Every entry should be reproduced precisely, with each picture left out.

Stored items from a collection

********************

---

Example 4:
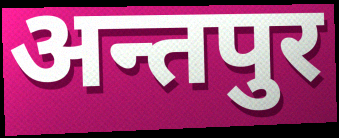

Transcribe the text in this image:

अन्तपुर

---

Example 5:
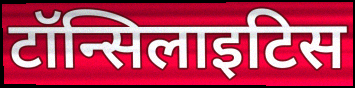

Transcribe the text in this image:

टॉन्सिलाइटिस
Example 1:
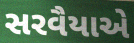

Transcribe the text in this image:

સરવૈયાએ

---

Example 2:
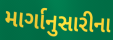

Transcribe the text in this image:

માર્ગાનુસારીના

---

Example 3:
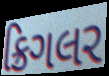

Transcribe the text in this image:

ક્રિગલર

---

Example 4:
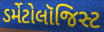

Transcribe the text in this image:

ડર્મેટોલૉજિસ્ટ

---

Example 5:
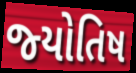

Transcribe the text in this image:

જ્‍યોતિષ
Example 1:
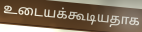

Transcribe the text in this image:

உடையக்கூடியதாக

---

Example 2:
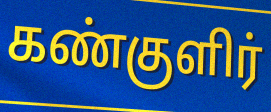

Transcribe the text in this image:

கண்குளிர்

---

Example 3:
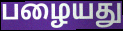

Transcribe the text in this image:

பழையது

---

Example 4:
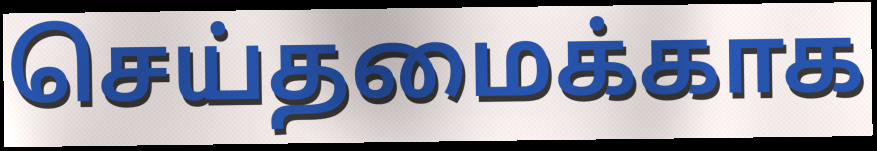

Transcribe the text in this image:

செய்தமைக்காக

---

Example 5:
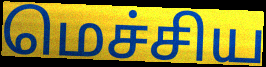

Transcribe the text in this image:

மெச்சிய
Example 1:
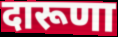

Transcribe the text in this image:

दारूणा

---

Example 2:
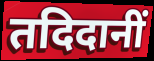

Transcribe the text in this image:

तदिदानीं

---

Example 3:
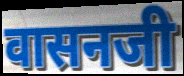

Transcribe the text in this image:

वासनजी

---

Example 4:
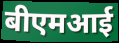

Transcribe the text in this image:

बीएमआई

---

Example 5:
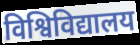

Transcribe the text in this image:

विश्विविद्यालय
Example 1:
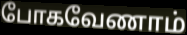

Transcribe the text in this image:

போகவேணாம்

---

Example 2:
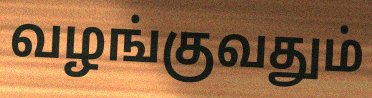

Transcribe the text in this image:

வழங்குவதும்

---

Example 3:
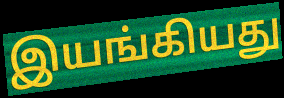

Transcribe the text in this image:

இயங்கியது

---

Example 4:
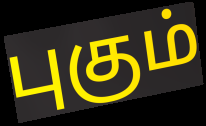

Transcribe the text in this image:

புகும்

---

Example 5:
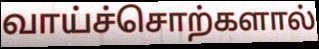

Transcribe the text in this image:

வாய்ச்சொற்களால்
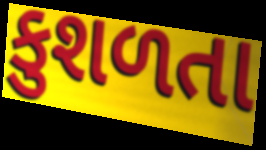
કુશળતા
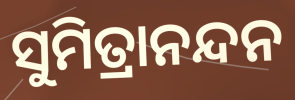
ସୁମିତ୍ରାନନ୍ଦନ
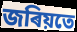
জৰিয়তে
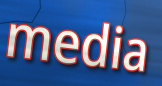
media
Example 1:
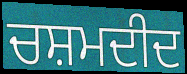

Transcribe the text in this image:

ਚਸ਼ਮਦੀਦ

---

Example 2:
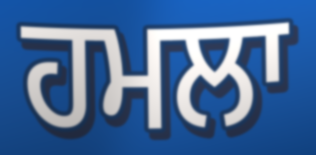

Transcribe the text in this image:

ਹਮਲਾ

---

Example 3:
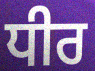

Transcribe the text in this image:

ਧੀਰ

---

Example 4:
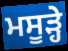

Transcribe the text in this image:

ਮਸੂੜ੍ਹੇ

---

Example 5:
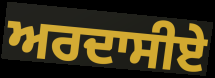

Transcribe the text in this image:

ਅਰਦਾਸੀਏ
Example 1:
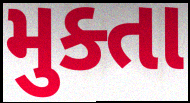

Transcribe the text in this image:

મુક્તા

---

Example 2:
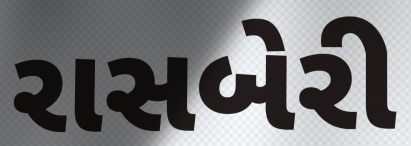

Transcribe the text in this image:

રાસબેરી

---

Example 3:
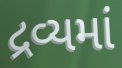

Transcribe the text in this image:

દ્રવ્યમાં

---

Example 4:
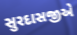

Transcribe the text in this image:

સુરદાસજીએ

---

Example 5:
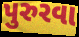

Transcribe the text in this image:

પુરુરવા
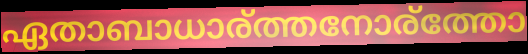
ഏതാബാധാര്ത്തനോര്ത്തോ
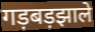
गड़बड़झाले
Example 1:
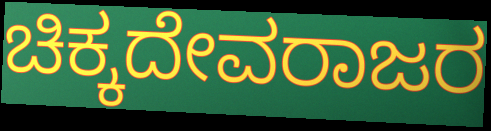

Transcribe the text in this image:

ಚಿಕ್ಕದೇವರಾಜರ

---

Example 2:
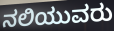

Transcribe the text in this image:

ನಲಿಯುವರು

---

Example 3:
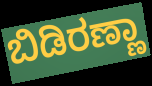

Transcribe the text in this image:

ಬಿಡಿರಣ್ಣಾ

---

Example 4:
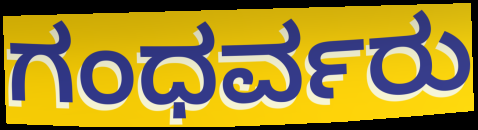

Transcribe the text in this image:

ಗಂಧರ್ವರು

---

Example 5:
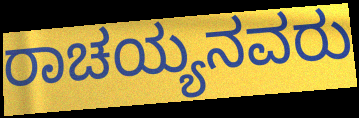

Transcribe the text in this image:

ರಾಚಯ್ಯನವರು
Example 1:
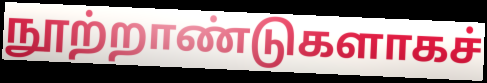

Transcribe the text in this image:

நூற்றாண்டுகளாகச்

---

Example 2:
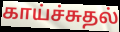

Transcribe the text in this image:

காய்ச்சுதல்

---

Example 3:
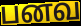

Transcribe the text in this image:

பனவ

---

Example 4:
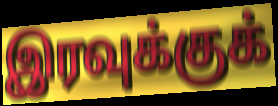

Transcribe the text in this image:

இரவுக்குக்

********************

TASK RESULT:
---

Example 4:

Transcribe the text in this image:

अन्तपुर

---

Example 5:

Transcribe the text in this image:

टॉन्सिलाइटिस
Example 1:

Transcribe the text in this image:

સરવૈયાએ

---

Example 2:

Transcribe the text in this image:

માર્ગાનુસારીના

---

Example 3:

Transcribe the text in this image:

ક્રિગલર

---

Example 4:

Transcribe the text in this image:

ડર્મેટોલૉજિસ્ટ

---

Example 5:

Transcribe the text in this image:

જ્‍યોતિષ
Example 1:

Transcribe the text in this image:

உடையக்கூடியதாக

---

Example 2:

Transcribe the text in this image:

கண்குளிர்

---

Example 3:

Transcribe the text in this image:

பழையது

---

Example 4:

Transcribe the text in this image:

செய்தமைக்காக

---

Example 5:

Transcribe the text in this image:

மெச்சிய
Example 1:

Transcribe the text in this image:

दारूणा

---

Example 2:

Transcribe the text in this image:

तदिदानीं

---

Example 3:

Transcribe the text in this image:

वासनजी

---

Example 4:

Transcribe the text in this image:

बीएमआई

---

Example 5:

Transcribe the text in this image:

विश्विविद्यालय
Example 1:

Transcribe the text in this image:

போகவேணாம்

---

Example 2:

Transcribe the text in this image:

வழங்குவதும்

---

Example 3:

Transcribe the text in this image:

இயங்கியது

---

Example 4:

Transcribe the text in this image:

புகும்

---

Example 5:

Transcribe the text in this image:

வாய்ச்சொற்களால்
કુશળતા
ସୁମିତ୍ରାନନ୍ଦନ
জৰিয়তে
media
Example 1:

Transcribe the text in this image:

ਚਸ਼ਮਦੀਦ

---

Example 2:

Transcribe the text in this image:

ਹਮਲਾ

---

Example 3:

Transcribe the text in this image:

ਧੀਰ

---

Example 4:

Transcribe the text in this image:

ਮਸੂੜ੍ਹੇ

---

Example 5:

Transcribe the text in this image:

ਅਰਦਾਸੀਏ
Example 1:

Transcribe the text in this image:

મુક્તા

---

Example 2:

Transcribe the text in this image:

રાસબેરી

---

Example 3:

Transcribe the text in this image:

દ્રવ્યમાં

---

Example 4:

Transcribe the text in this image:

સુરદાસજીએ

---

Example 5:

Transcribe the text in this image:

પુરુરવા
ഏതാബാധാര്ത്തനോര്ത്തോ
गड़बड़झाले
Example 1:

Transcribe the text in this image:

ಚಿಕ್ಕದೇವರಾಜರ

---

Example 2:

Transcribe the text in this image:

ನಲಿಯುವರು

---

Example 3:

Transcribe the text in this image:

ಬಿಡಿರಣ್ಣಾ

---

Example 4:

Transcribe the text in this image:

ಗಂಧರ್ವರು

---

Example 5:

Transcribe the text in this image:

ರಾಚಯ್ಯನವರು
Example 1:

Transcribe the text in this image:

நூற்றாண்டுகளாகச்

---

Example 2:

Transcribe the text in this image:

காய்ச்சுதல்

---

Example 3:

Transcribe the text in this image:

பனவ

---

Example 4:

Transcribe the text in this image:

இரவுக்குக்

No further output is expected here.